------ Dataset excerpts ------

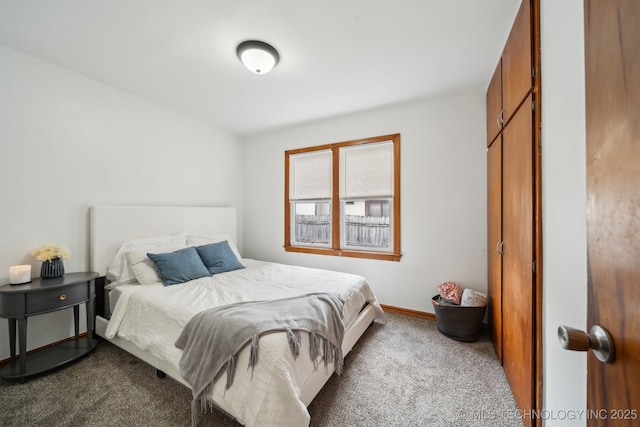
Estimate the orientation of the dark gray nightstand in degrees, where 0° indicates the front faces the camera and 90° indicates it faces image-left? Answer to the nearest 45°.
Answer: approximately 315°

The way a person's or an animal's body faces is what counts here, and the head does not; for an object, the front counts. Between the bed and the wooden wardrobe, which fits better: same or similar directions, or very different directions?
very different directions

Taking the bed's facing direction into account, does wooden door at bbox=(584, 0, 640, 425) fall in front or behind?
in front

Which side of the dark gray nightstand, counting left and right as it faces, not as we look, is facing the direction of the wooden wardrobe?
front

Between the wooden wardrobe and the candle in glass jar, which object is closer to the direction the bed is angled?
the wooden wardrobe

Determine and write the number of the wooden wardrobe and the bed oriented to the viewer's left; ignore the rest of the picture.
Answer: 1

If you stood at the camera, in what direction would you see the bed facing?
facing the viewer and to the right of the viewer

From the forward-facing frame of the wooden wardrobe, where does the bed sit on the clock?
The bed is roughly at 11 o'clock from the wooden wardrobe.

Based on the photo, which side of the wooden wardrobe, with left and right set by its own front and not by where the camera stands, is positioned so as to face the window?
front

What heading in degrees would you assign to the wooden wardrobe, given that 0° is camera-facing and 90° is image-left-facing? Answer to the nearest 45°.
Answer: approximately 90°

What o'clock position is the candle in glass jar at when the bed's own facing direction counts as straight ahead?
The candle in glass jar is roughly at 5 o'clock from the bed.
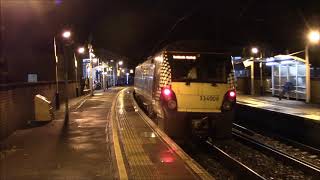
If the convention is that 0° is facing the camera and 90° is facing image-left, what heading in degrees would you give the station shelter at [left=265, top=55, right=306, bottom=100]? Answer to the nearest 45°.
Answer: approximately 45°

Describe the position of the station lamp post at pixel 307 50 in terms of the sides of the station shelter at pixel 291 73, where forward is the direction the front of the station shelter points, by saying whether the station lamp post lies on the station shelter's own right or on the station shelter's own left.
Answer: on the station shelter's own left

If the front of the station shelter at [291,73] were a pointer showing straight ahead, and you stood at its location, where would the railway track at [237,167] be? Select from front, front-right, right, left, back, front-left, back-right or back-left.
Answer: front-left

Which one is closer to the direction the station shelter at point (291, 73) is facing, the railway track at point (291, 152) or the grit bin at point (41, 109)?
the grit bin

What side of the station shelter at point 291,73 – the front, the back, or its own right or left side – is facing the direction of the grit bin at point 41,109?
front

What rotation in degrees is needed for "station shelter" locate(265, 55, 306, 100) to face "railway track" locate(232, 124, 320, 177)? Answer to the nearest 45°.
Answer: approximately 45° to its left
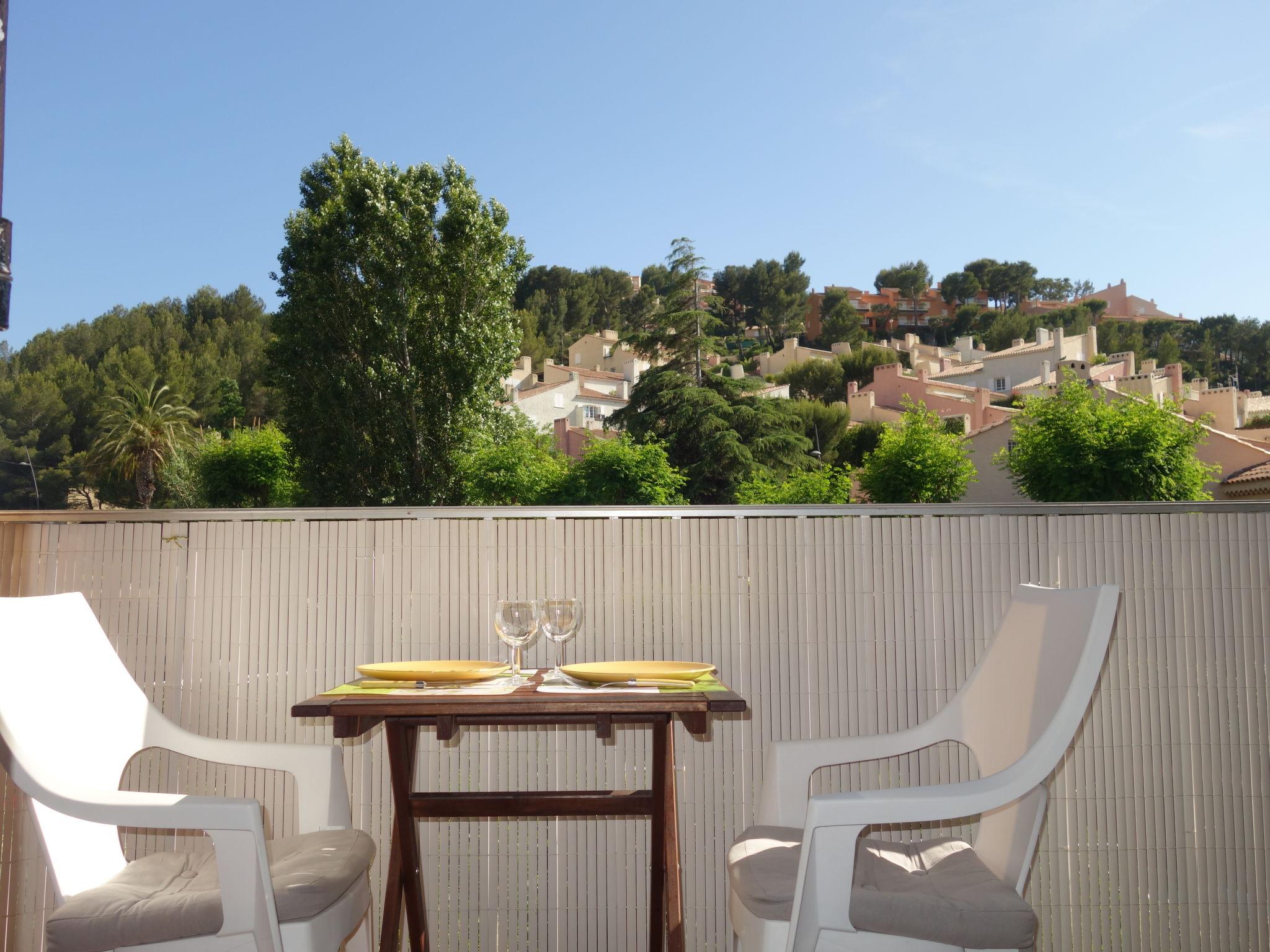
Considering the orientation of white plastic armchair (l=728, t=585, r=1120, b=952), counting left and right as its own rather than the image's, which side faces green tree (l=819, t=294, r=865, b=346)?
right

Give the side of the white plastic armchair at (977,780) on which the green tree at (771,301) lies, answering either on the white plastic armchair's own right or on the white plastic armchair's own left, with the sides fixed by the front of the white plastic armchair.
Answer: on the white plastic armchair's own right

------

> Task directions
Copy every one of the lines above word for word, but leave out the pictures.

> Exercise answer
Estimate the orientation of the dark gray nightstand in degrees, where 0° indicates the front faces the camera and 90° indicates it faces image-left? Answer to the nearest 45°.
Answer: approximately 315°

The way a person's or an animal's body faces is what counts here, and the head does not; for an object, the front counts. Between the bed and the wooden wardrobe, which fits better: same or similar directions, or very different directions?
very different directions

Taking the bed's facing direction into account, does wooden door at bbox=(584, 0, 640, 425) fall in front or behind?
in front

Which side of the dark gray nightstand, counting left and right as it faces, not as we look, is facing the direction of the wooden wardrobe?
front

Between the wooden wardrobe and the candle in glass jar, which object is closer to the direction the bed is angled?
the wooden wardrobe

Determine and write the number of the wooden wardrobe and the bed oriented to the viewer's left; ignore the rest of the picture.
Answer: 1

If you stood at the camera, in what direction would you see the bed facing?
facing the viewer and to the right of the viewer

From the forward-facing frame of the wooden wardrobe, where does the bed sit on the clock?
The bed is roughly at 11 o'clock from the wooden wardrobe.

Based on the photo, which side of the wooden wardrobe, with left and right set by its own front and not by where the camera stands, is positioned so as to face the window?
front

What heading in degrees would you assign to the wooden wardrobe, given that 0° is camera-facing and 90° is image-left-facing? Answer to the nearest 45°.
Answer: approximately 90°

What o'clock position is the candle in glass jar at when the bed's own facing direction counts as straight ahead?
The candle in glass jar is roughly at 5 o'clock from the bed.
If the convention is that 0° is facing the camera and 90° is facing image-left, what heading in degrees would you give the station shelter at [left=265, top=55, right=306, bottom=100]? Answer to the nearest 45°.
Answer: approximately 45°

Describe the position of the station lamp post at pixel 307 50 in terms of the sides of the station shelter at pixel 291 73, where forward is the direction the front of the station shelter points, by saying whether the station lamp post lies on the station shelter's own right or on the station shelter's own left.
Answer: on the station shelter's own left

If the front of the station shelter at [291,73] were a pointer showing straight ahead, and you stood at its location, where would the railway track at [237,167] be? Select from front, front-right, right, left, back, front-left, back-right or back-left.
Answer: front-left

Which one is closer to the direction the station shelter at point (291, 73) is facing, the railway track at point (291, 152) or the grit bin at point (41, 109)?
the grit bin

What side of the station shelter at point 291,73 – the front, the back, or its own right or left side – is facing the direction of the grit bin at point 41,109?
front

What rotation in degrees is needed for "station shelter" locate(265, 55, 306, 100) to face "railway track" locate(232, 124, 320, 177)? Answer to the nearest 45°.
Answer: approximately 45° to its left
Considering the orientation of white plastic armchair (l=728, t=585, r=1120, b=952), counting left and right as its own rather than the image's, which side faces green tree (l=819, t=294, r=865, b=346)?
right

Give the side of the white plastic armchair at (977,780) on which the green tree at (771,301) lies, answering either on the white plastic armchair's own right or on the white plastic armchair's own left, with the sides fixed by the front of the white plastic armchair.
Answer: on the white plastic armchair's own right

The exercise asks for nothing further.